Shouting Can Relieve Stress (But Stress Out Others)

If you’ve ever shouted at someone, you’ll know that vocalising your internal tension can be a powerful, therapeutic verbal release. That burning desire you have to scream when you’re angry is natural – and stifling that impulse isn’t very healthy.

While it might feel great to you, keep in mind that your scream could have negative effects on the people who hear it. Laboratory research has shown that the rough sounds of human screams activate fear responses deep in the minds of people who listen to them. If you’ve ever heard screaming coming from the distance for an unknown reason, you’ll know how scary it is.

So instead of screaming your lungs out and having someone call the police, try screaming into a pillow. Or better yet, let in out into The Scream Box. This hand-held box has a foam that absorbs sound waves and reduces the noise by 90%.

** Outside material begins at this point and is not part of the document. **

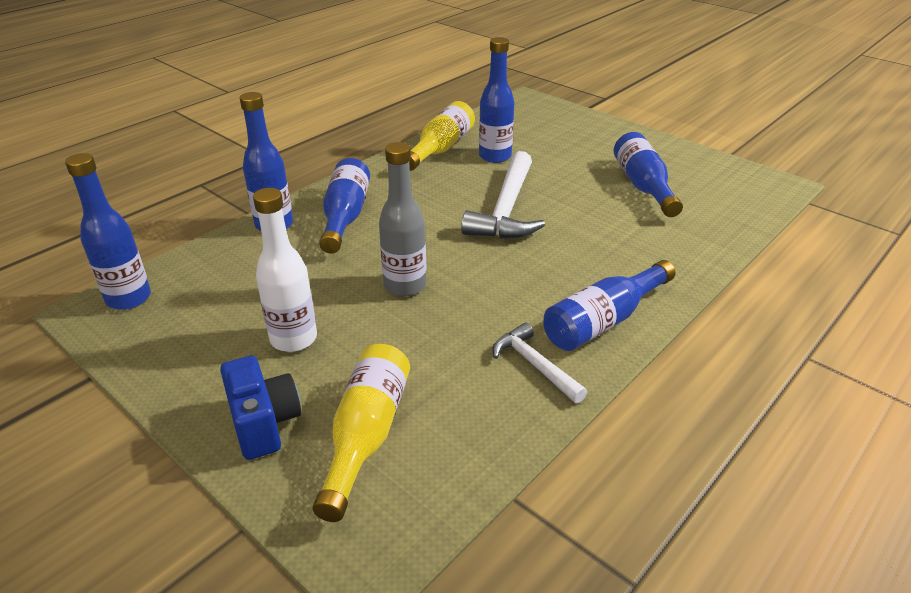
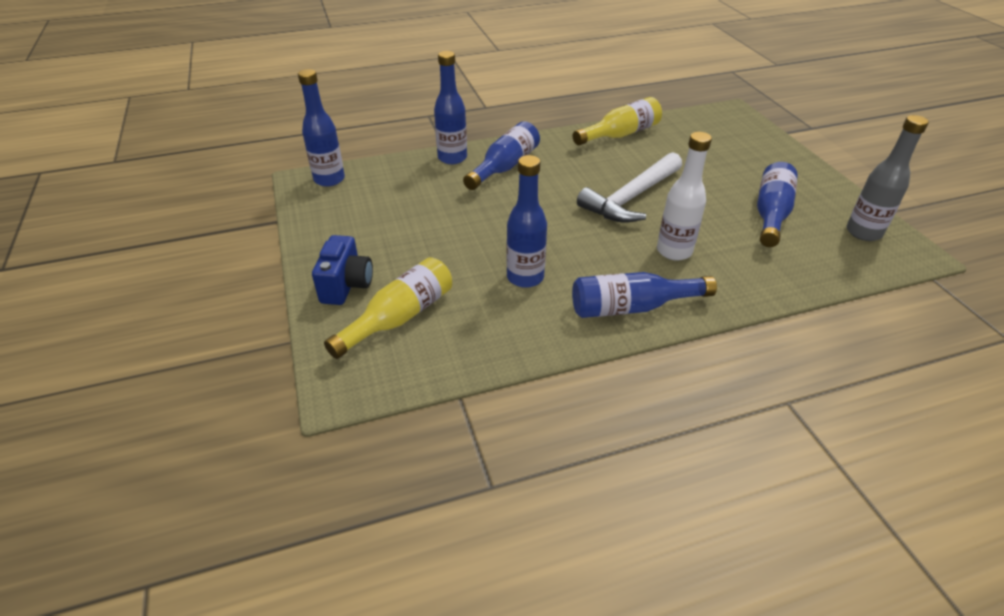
camera: 30 degrees right, 5 degrees up
white bottle [253,188,317,352] -> white bottle moved to [657,132,712,261]
grey bottle [379,142,426,296] -> grey bottle moved to [847,115,929,241]
blue bottle [479,37,514,163] -> blue bottle moved to [506,155,547,288]
white hammer [493,322,587,403] -> none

Shouting Can Increase Your Strength

If you hate the sound of bodybuilders grunting loudly at the gym, there may be more to their noise than attracting hot girls’ attention. According to research, a quick yell or grunt before an exercise can increase your strength.

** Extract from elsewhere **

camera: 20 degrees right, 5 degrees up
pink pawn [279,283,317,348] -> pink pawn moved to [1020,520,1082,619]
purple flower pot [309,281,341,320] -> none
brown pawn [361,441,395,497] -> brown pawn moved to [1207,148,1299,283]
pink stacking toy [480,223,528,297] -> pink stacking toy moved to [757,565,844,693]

Researchers from Iowa State University measured the handgrip strength of martial artists using and not using the kiap or “battle cry”. The technique involves the short shout made when performing an attacking move. The study found that the participants’ handgrip strength increased by about 7% when they did a kiap compared to when they didn’t.

Similar studies found that grunting from tennis players helped them maintain strong and put more force behind their shot. Forcefully expelling air in the form of a quick yell or grunt may help stabilise your core and have the same effect on force production and strength.

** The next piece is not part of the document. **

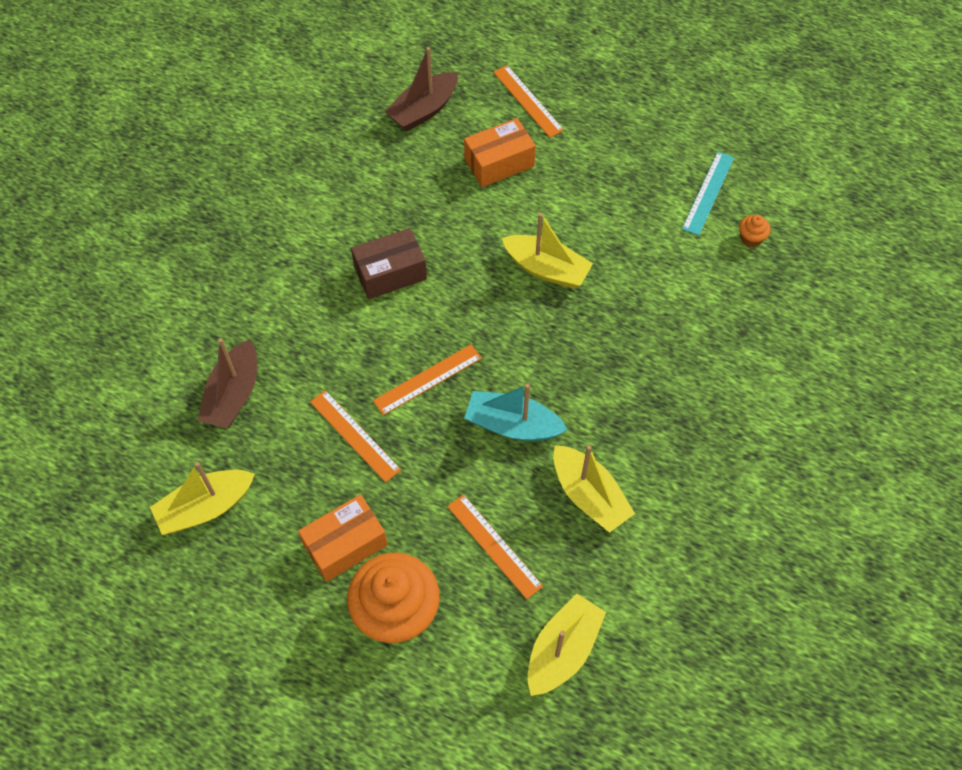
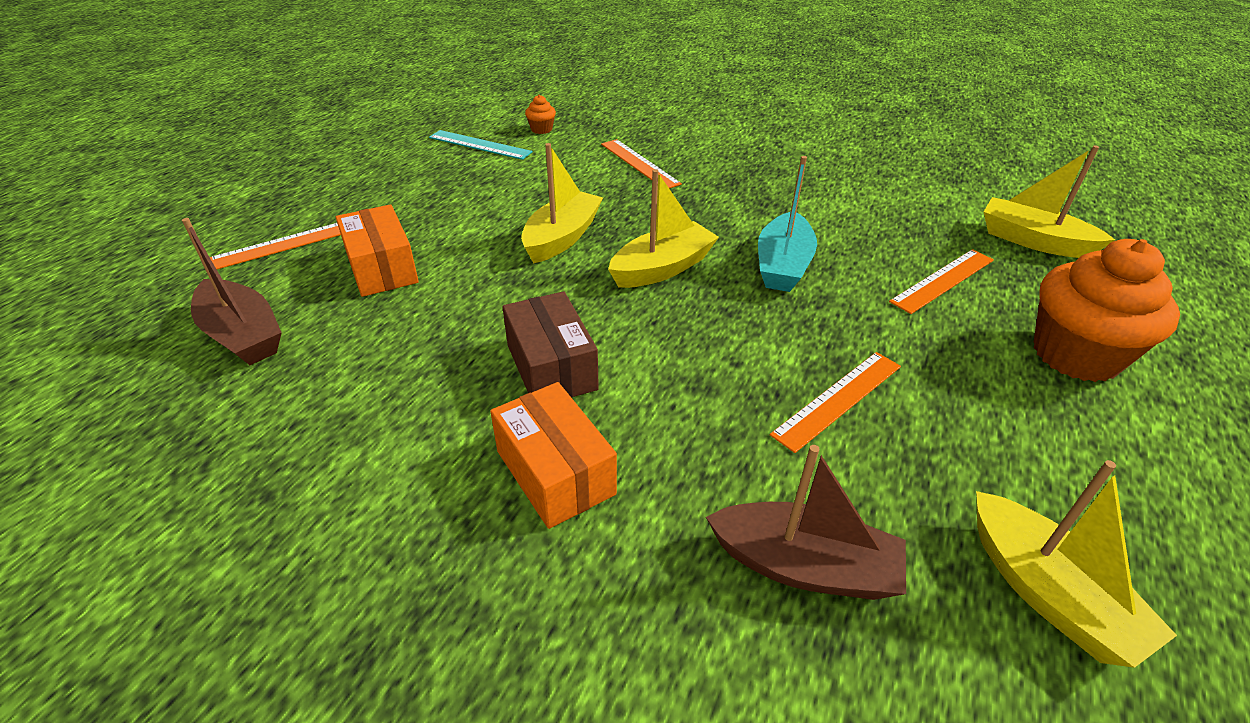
camera: 90 degrees left, 20 degrees down
orange box [298,494,388,582] -> orange box moved to [490,382,617,529]
orange ruler [373,344,482,415] -> orange ruler moved to [601,139,682,189]
yellow boat [553,445,635,533] -> yellow boat moved to [608,169,719,288]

It may be unconventional, but you might want to try grunting like a beast if you’re trying to beat your personal best at the gym.

Shouting Is Just Plain Fun

Have you ever screamed as loud as you can underwater? Or shouted from the top of a mountain, banging your chest King Kong style? If you have, you’ll know how bloody fantastic it feels.

Besides having a cathartic effect, shouting feels really good. When we shout, our body releases “feel good” chemicals that we all crave.

Dr Peter Calafiura, an American psychiatrist, says, “Yelling might trigger some endorphins, a natural high. They might feel calm, and it might even be a little addictive. It’s really similar to a runner’s high. They’re getting the same effect in a different way.”

So next time you feel the urge to let out a scream, head to the mountains or grab your pillow, and let it out. It’ll do you more good to vocalise that built-up tension than to keep it stifled up inside.

As Shrek wisely said, better out than in.

Whether it is scream therapy or simply screaming, we believe it can be good for your mental health. Happy screaming!